If you ask Republican primary voters — as CBS News did — why they don’t plan to vote for Donald Trump, the most common reason is simply that they prefer other candidates. The next reason on the list for just over half of those who don’t plan to vote for him is that Trump is too “controversial.” In third place, at 50 percent: “how he deals with political opponents.”

It’s only when you get to the fourth-most cited reason, one chosen by about 2 in 5 Republicans who say they don’t plan to vote for Trump — in other words, a fraction of a fraction of the party — is the swarm of legal issues that surround the primary front-runner.

To an outside observer, this might be hard to fathom. Trump has already been indicted in Manhattan, is facing a defamation and battery trial brought by writer E. Jean Carroll, who alleges he raped her, and may well face charges at both the federal level and in Fulton County, Ga., related to his post-2020 election machinations. But all of this is fourth on the list of reasons Trump-skeptical Republicans aren’t interested in supporting him.

There’s one obvious contributor to this: Right-wing media is (and has long been) barely covering these issues. When they do, the tone often mirrors Trump’s — which is to say it’s dismissive.

Consider the lawsuit brought by Carroll, which is underway in a courtroom in New York. Carroll claimed in a book that Trump raped her in the dressing room at a New York department store in the 1990s; a change in New York that state law allowed her to file suit in 2022. Trump has denied the allegation.

When Carroll’s allegation first emerged in June 2019, CNN mentioned it on-air more than 130 times, according to closed-captioning data gathered by the internet Archive. MSNBC mentioned it more than 110 times. Fox News mentioned it less than 10 times.

This year, the pattern has been similar. CNN has mentioned Carroll more than 230 times and MSNBC more than 440. Fox News has mentioned her seven times.

(The animated charts in this article identify the search terms used to measure mentions. Since “E.” is only one letter, it was excluded from the above searches.)

This is similar to Fox News’s approach to the allegations against Trump involving adult film actress Stormy Daniels that emerged in 2018 — and were at the heart of Trump’s New York indictment this year. Back then, The Washington Post reported that Fox News’s prime time shows barely mentioned Daniels. That pattern has continued, particularly relative to the competition.

Daniels (you’ll recall, given that you read The Post) was the focus of an effort to bury a story about an alleged affair with Trump before the 2016 election. So was Playboy model Karen McDougal — who similarly didn’t come up a lot on Fox News.

There are some stories that Fox spends more time covering, like the search of Trump’s Mar-a-Lago event space in August. CNN and MSNBC still covered the issue more than Fox, but the gap was not as large.

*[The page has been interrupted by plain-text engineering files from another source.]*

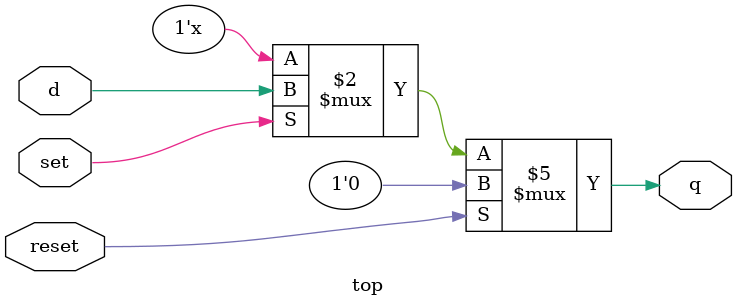
<source format=v>
module top(input set, input reset, input d, output reg q);
    always @(set or reset) begin
        if(reset) begin
            q <= 0;
        end else if(set) begin
            q <= d;
        end
    end
endmodule

</source>
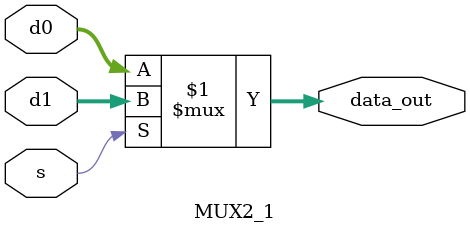
<source format=v>
module MUX2_1 (
    input wire s,
    input wire [15:0]d0,
    input wire [15:0]d1,
    output wire [15:0]data_out
);
    assign data_out = s ? d1 : d0;
endmodule

</source>
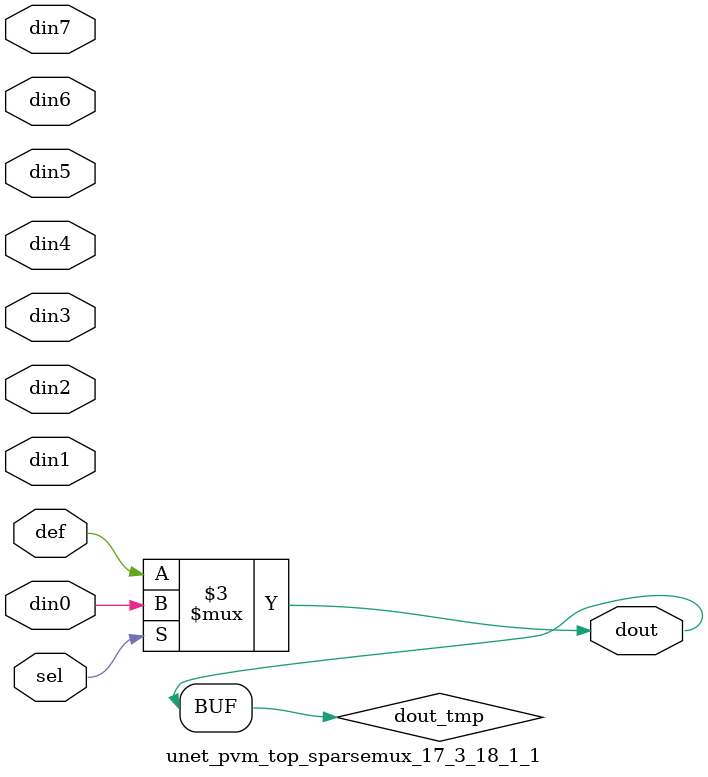
<source format=v>
`timescale 1ns / 1ps

module unet_pvm_top_sparsemux_17_3_18_1_1 (din0,din1,din2,din3,din4,din5,din6,din7,def,sel,dout);

parameter din0_WIDTH = 1;

parameter din1_WIDTH = 1;

parameter din2_WIDTH = 1;

parameter din3_WIDTH = 1;

parameter din4_WIDTH = 1;

parameter din5_WIDTH = 1;

parameter din6_WIDTH = 1;

parameter din7_WIDTH = 1;

parameter def_WIDTH = 1;
parameter sel_WIDTH = 1;
parameter dout_WIDTH = 1;

parameter [sel_WIDTH-1:0] CASE0 = 1;

parameter [sel_WIDTH-1:0] CASE1 = 1;

parameter [sel_WIDTH-1:0] CASE2 = 1;

parameter [sel_WIDTH-1:0] CASE3 = 1;

parameter [sel_WIDTH-1:0] CASE4 = 1;

parameter [sel_WIDTH-1:0] CASE5 = 1;

parameter [sel_WIDTH-1:0] CASE6 = 1;

parameter [sel_WIDTH-1:0] CASE7 = 1;

parameter ID = 1;
parameter NUM_STAGE = 1;



input [din0_WIDTH-1:0] din0;

input [din1_WIDTH-1:0] din1;

input [din2_WIDTH-1:0] din2;

input [din3_WIDTH-1:0] din3;

input [din4_WIDTH-1:0] din4;

input [din5_WIDTH-1:0] din5;

input [din6_WIDTH-1:0] din6;

input [din7_WIDTH-1:0] din7;

input [def_WIDTH-1:0] def;
input [sel_WIDTH-1:0] sel;

output [dout_WIDTH-1:0] dout;



reg [dout_WIDTH-1:0] dout_tmp;


always @ (*) begin
(* parallel_case *) case (sel)
    
    CASE0 : dout_tmp = din0;
    
    CASE1 : dout_tmp = din1;
    
    CASE2 : dout_tmp = din2;
    
    CASE3 : dout_tmp = din3;
    
    CASE4 : dout_tmp = din4;
    
    CASE5 : dout_tmp = din5;
    
    CASE6 : dout_tmp = din6;
    
    CASE7 : dout_tmp = din7;
    
    default : dout_tmp = def;
endcase
end


assign dout = dout_tmp;



endmodule

</source>
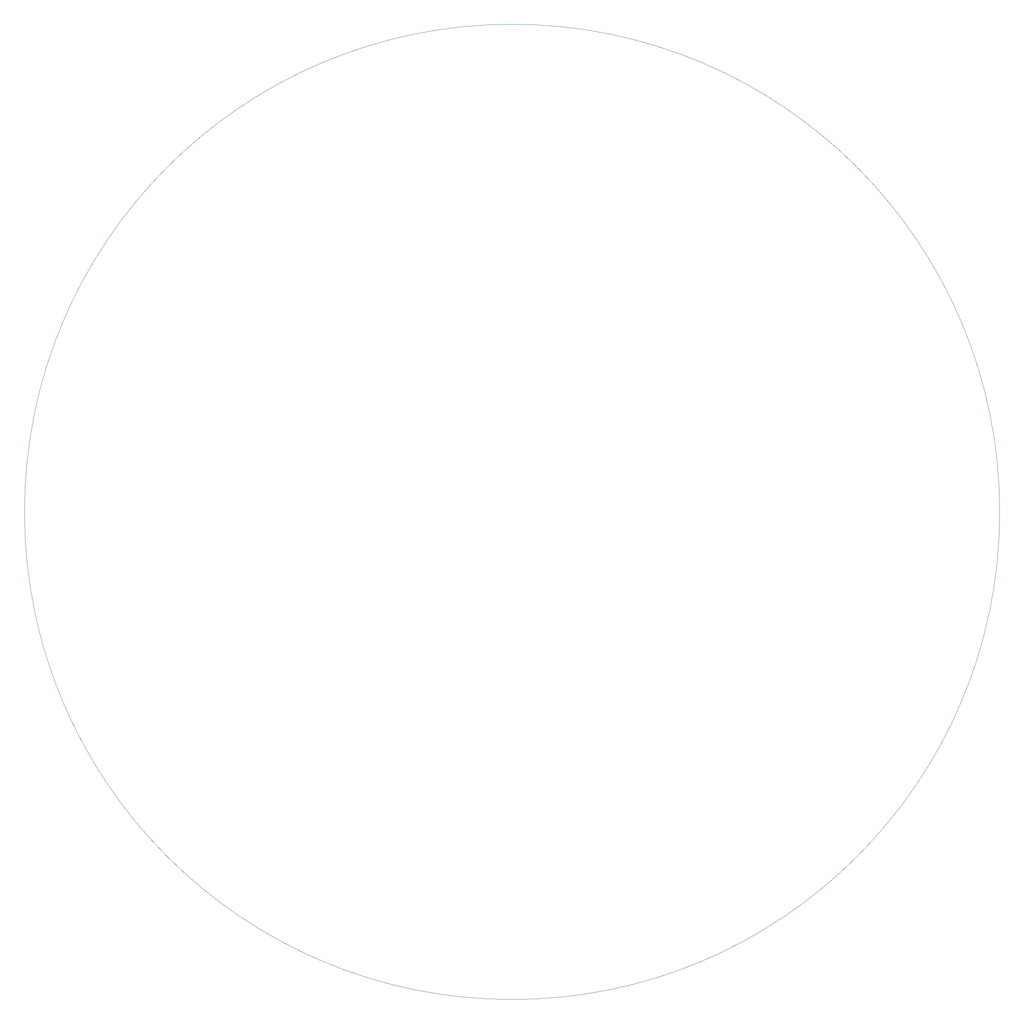
<source format=gbr>
%TF.GenerationSoftware,KiCad,Pcbnew,9.0.7-9.0.7~ubuntu24.04.1*%
%TF.CreationDate,2026-01-21T07:20:37-05:00*%
%TF.ProjectId,LED_clock,4c45445f-636c-46f6-936b-2e6b69636164,rev?*%
%TF.SameCoordinates,Original*%
%TF.FileFunction,Profile,NP*%
%FSLAX46Y46*%
G04 Gerber Fmt 4.6, Leading zero omitted, Abs format (unit mm)*
G04 Created by KiCad (PCBNEW 9.0.7-9.0.7~ubuntu24.04.1) date 2026-01-21 07:20:37*
%MOMM*%
%LPD*%
G01*
G04 APERTURE LIST*
%TA.AperFunction,Profile*%
%ADD10C,0.050000*%
%TD*%
G04 APERTURE END LIST*
D10*
X368300000Y-177800000D02*
G75*
G02*
X139700000Y-177800000I-114300000J0D01*
G01*
X139700000Y-177800000D02*
G75*
G02*
X368300000Y-177800000I114300000J0D01*
G01*
M02*

</source>
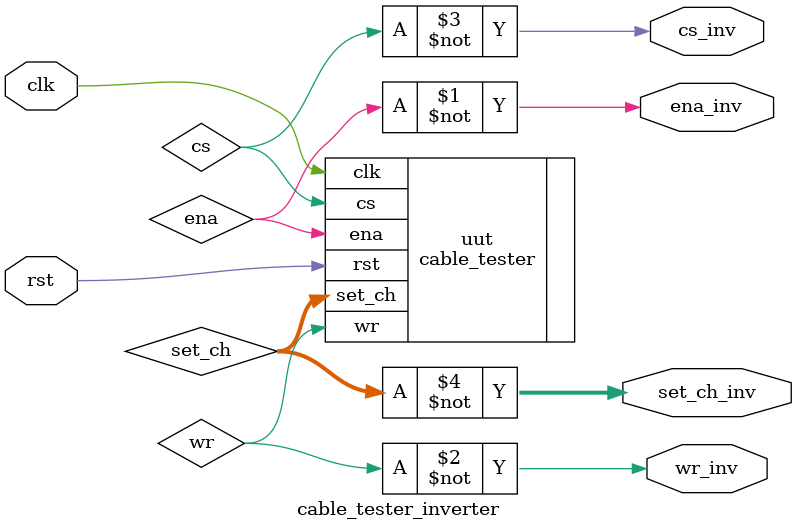
<source format=v>
`default_nettype none
`timescale 1ns / 100ps

module cable_tester_inverter (
    input  wire       clk, // clock signal from the board
    input  wire       rst, // reset signal from the board
    output wire       ena_inv,         // inverted enable signal
    output wire       wr_inv,           // inverted write signal
    output wire       cs_inv,           // inverted chip select signal
    output wire [4:0] set_ch_inv  // inverted set output channel
);

cable_tester uut (
    .clk(clk),
    .rst(rst),
    .ena(ena),
    .wr(wr),
    .cs(cs),
    .set_ch(set_ch)
);

wire ena;
wire wr;
wire cs;
wire [4:0] set_ch;

assign ena_inv = ~ena;
assign wr_inv = ~wr;
assign cs_inv = ~cs;
assign set_ch_inv = ~set_ch;

endmodule
</source>
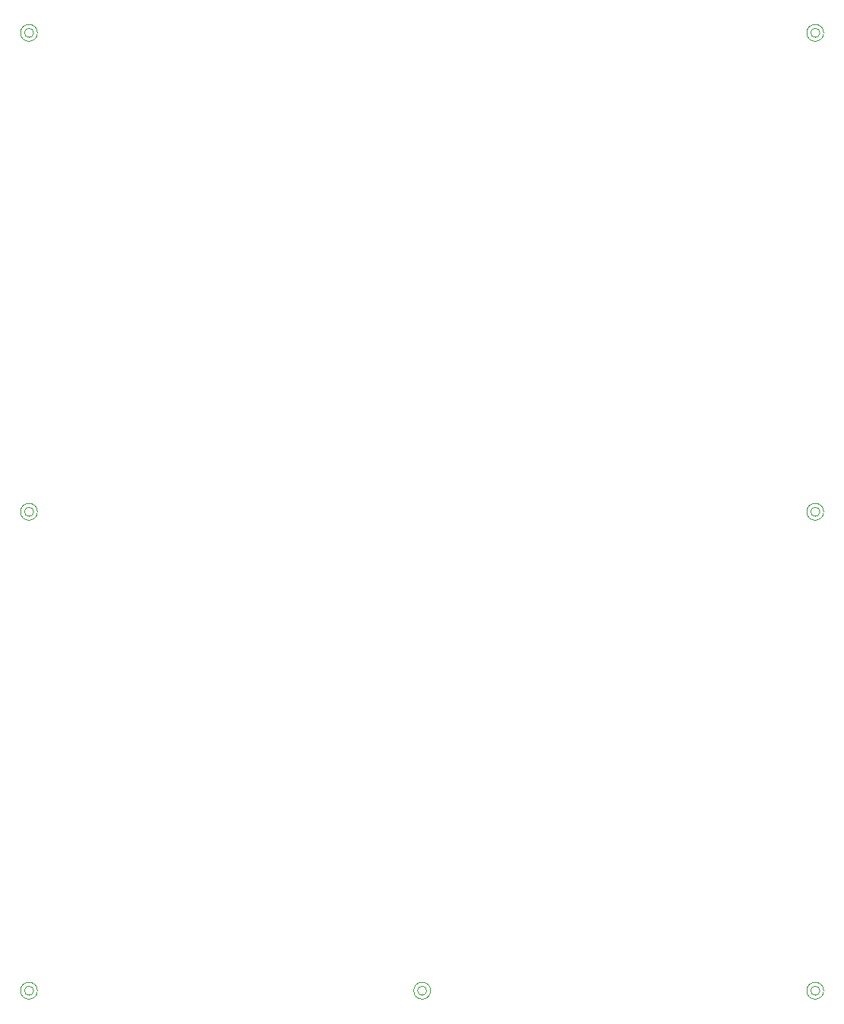
<source format=gbr>
G04 #@! TF.GenerationSoftware,KiCad,Pcbnew,(5.1.5)-3*
G04 #@! TF.CreationDate,2020-07-25T15:17:40-04:00*
G04 #@! TF.ProjectId,bottom-plate,626f7474-6f6d-42d7-906c-6174652e6b69,rev?*
G04 #@! TF.SameCoordinates,Original*
G04 #@! TF.FileFunction,Legend,Top*
G04 #@! TF.FilePolarity,Positive*
%FSLAX46Y46*%
G04 Gerber Fmt 4.6, Leading zero omitted, Abs format (unit mm)*
G04 Created by KiCad (PCBNEW (5.1.5)-3) date 2020-07-25 15:17:40*
%MOMM*%
%LPD*%
G04 APERTURE LIST*
%ADD10C,0.100000*%
G04 APERTURE END LIST*
D10*
X105918000Y-43180000D02*
G75*
G03X105918000Y-43180000I-508000J0D01*
G01*
X106349800Y-43180000D02*
G75*
G03X106349800Y-43180000I-939800J0D01*
G01*
X106349800Y-149860000D02*
G75*
G03X106349800Y-149860000I-939800J0D01*
G01*
X105918000Y-149860000D02*
G75*
G03X105918000Y-149860000I-508000J0D01*
G01*
X105918000Y-96520000D02*
G75*
G03X105918000Y-96520000I-508000J0D01*
G01*
X106349800Y-96520000D02*
G75*
G03X106349800Y-96520000I-939800J0D01*
G01*
X193979800Y-149860000D02*
G75*
G03X193979800Y-149860000I-939800J0D01*
G01*
X193548000Y-149860000D02*
G75*
G03X193548000Y-149860000I-508000J0D01*
G01*
X149733000Y-149860000D02*
G75*
G03X149733000Y-149860000I-508000J0D01*
G01*
X150164800Y-149860000D02*
G75*
G03X150164800Y-149860000I-939800J0D01*
G01*
X193979800Y-43180000D02*
G75*
G03X193979800Y-43180000I-939800J0D01*
G01*
X193548000Y-43180000D02*
G75*
G03X193548000Y-43180000I-508000J0D01*
G01*
X193548000Y-96520000D02*
G75*
G03X193548000Y-96520000I-508000J0D01*
G01*
X193979800Y-96520000D02*
G75*
G03X193979800Y-96520000I-939800J0D01*
G01*
M02*

</source>
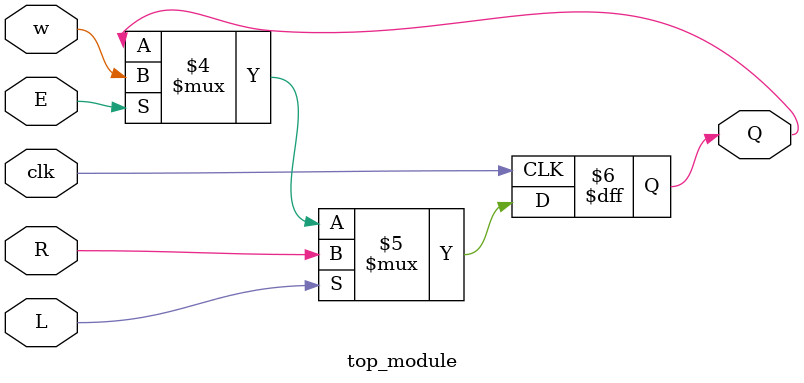
<source format=v>
module top_module (
    input clk,
    input w, R, E, L,
    output Q
);
    
    always @(posedge clk) begin
        Q <= L==1'b1 ? R : (E==1'b1 ? w : Q );  
    end

endmodule

</source>
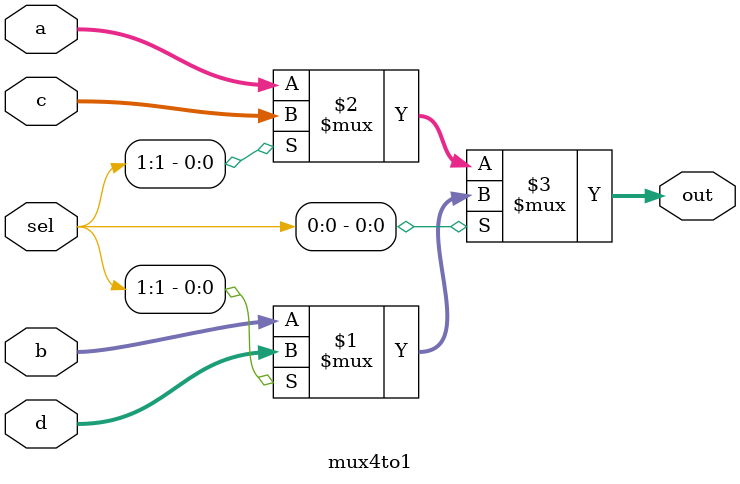
<source format=v>
module mux4to1(
  input wire [7:0] a,
  input wire [7:0] b,
  input wire [7:0] c,
  input wire [7:0] d,
  input wire [1:0] sel,
  output wire [7:0] out);
  
   assign out = sel[0]?(sel[1]?d:b):(sel[1]?c:a);
  
endmodule

</source>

Much of the Fox News coverage, of course, compared the Mar-a-Lago search to the investigation into Russian interference in the 2016 election or claimed it was aimed at hobbling Trump’s 2024 chances.

When it was reported that documents with classification markings had also been found at President Biden’s think-tank office and his home in Delaware, Fox News discussed it more than did CNN or MSNBC.

If special counsel Jack Smith determines that Trump’s efforts to retain documents with classification markings violated federal law, the heavily Republican Fox News audience has been primed to reject that determination as unfair or unwarranted.

If charges emerge in Fulton County, Ga., as seems likely, it may actually surprise the network’s audience. Since Trump was first recorded cajoling state officials to overturn the results of the 2020 election in January 2021, Fox News has mentioned the county in the context of Trump less than 100 times. CNN has mentioned it more than 800 times and MSNBC twice as often as CNN.

Over and over, the same pattern: Information about Trump’s legal travails is downplayed on the channel that, over the course of Trump’s presidency, was the most trusted outlet for his supporters.

That’s not likely to change over the short term. The ouster of host Tucker Carlson last week has left Fox News again vulnerable to poaching from far-right media outlets like Newsmax. Retaining a pro-Trump audience means increasingly downplaying or rationalizing his challenges rather than amplifying them.

And this pattern, very clearly, is a key reason Trump’s legal issues aren’t a primary motivator for those who are skeptical of his 2024 candidacy.